Eight of the 12 members of the WWE Board of Directors started the investigation in April after first receiving the emails. Of the four who are not part of this investigation, three were Vince McMahon, Stephanie McMahon and Paul Levesque. It is believed the fourth person not involved is company President Nick Khan.

However, the timeline of this coming to light on 3/30 shows that Stephanie McMahon was aware of this prior to her taking a leave from the company, having her position quickly filled, and then the Business Insider article that categorized her as not being good at her job after she left. This brings up the question as to whether or not this knowledge in any way affected either her leaving or her being buried after leaving, of those two things, although those close to the situation deny that.

One person with extensive knowledge of that aspect of the story said that they believed Stephanie McMahon being buried was a pre-emptive move to preserve the stock price.

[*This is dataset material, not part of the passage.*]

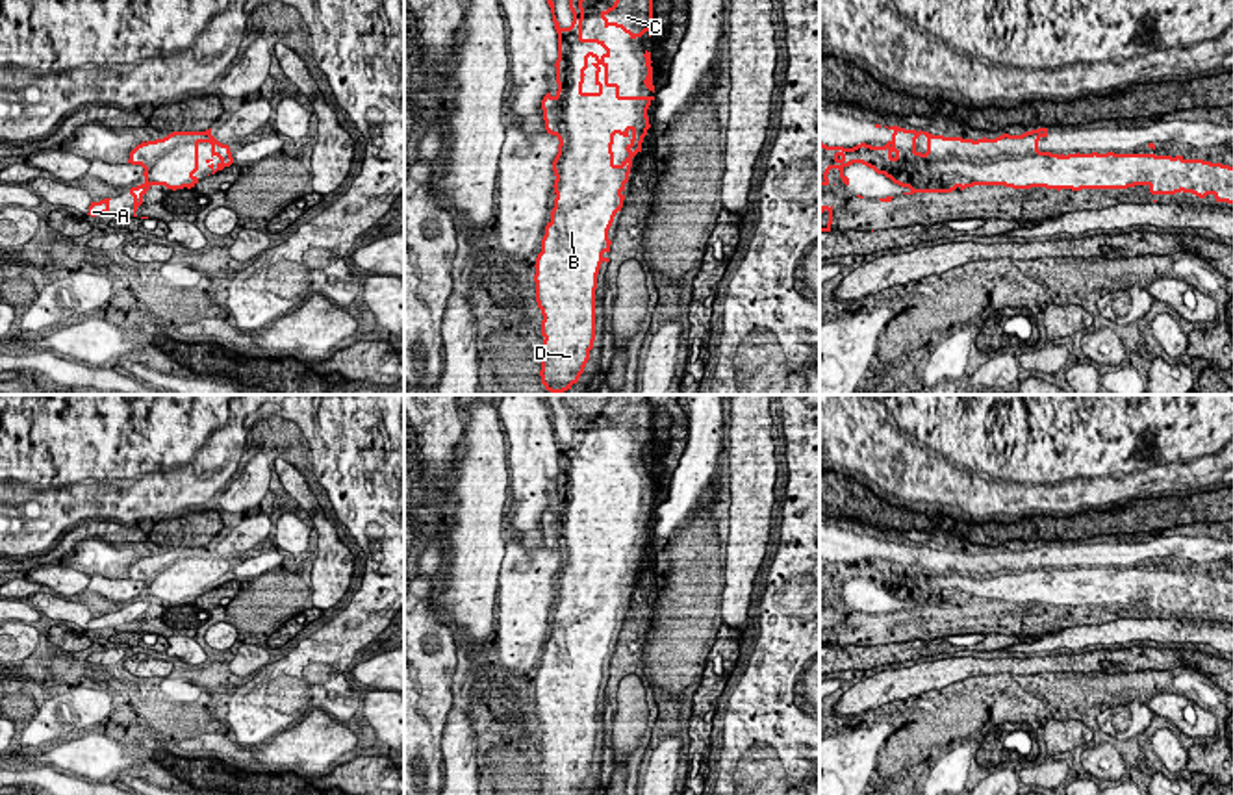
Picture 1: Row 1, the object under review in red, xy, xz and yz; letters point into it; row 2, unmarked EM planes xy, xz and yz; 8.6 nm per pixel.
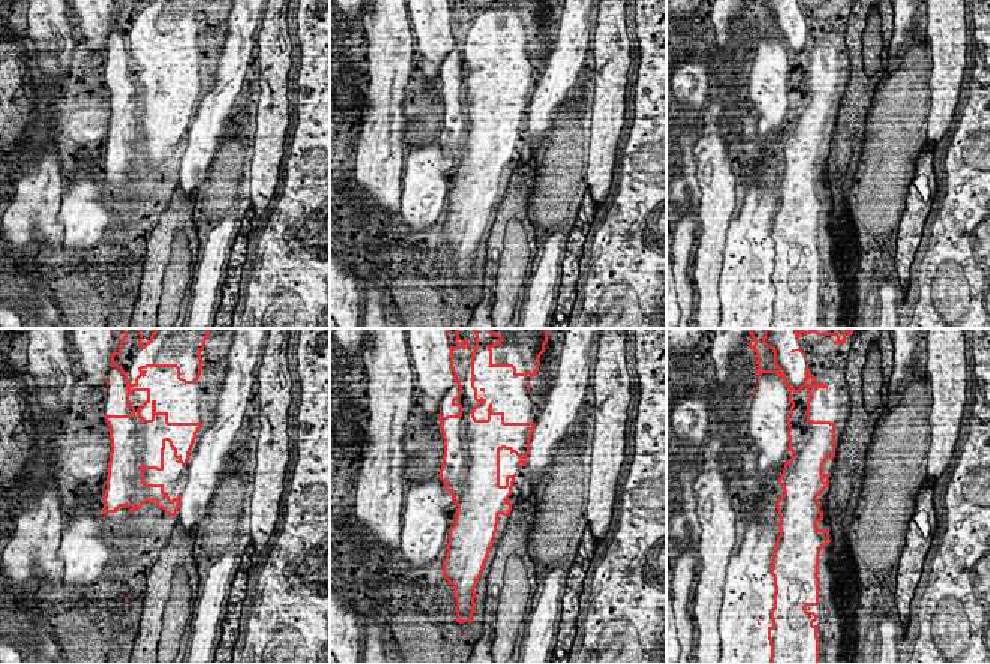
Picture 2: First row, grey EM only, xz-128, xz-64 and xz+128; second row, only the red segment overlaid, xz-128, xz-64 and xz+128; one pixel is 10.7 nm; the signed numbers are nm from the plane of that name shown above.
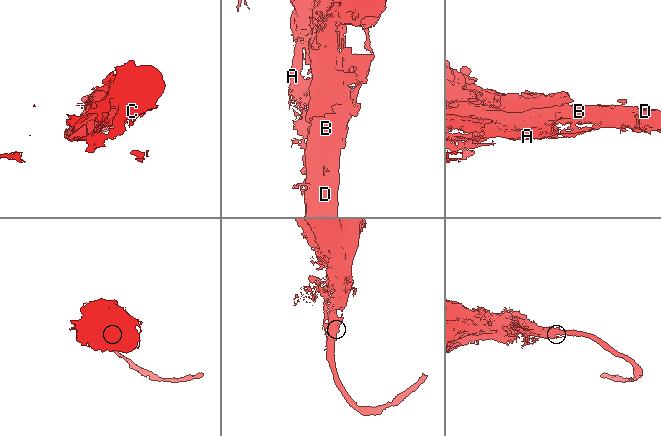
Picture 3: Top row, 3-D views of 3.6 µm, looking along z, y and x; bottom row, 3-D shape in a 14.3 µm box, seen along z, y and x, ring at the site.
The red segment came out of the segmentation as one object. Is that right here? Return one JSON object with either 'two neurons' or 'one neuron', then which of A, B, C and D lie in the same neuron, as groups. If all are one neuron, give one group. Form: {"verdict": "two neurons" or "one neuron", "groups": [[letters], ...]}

To the outside world, the idea of Vince McMahon’s daughter and the her apparent to the top position in the company leaving the company she’s worked for her entire adult life would sound like something is wrong with the company. So they leak out that she underperformed at her job and her father pushed her out so that would explain that there wasn’t anything wrong, she was just not good at her job.

One person who knows of the reasons behind Stephanie McMahon’s decision to leave, which has yet to come out past the family aspect of the story which was part of it, said that this story and her leaving was unrelated.

Still, with the timing and her having knowledge of this for three weeks before she left, one would think there is a tie-in. But the reasons for her leaving dated back to January or earlier and even if this may have added to it, the decision would have been made before the emails were sent to the board.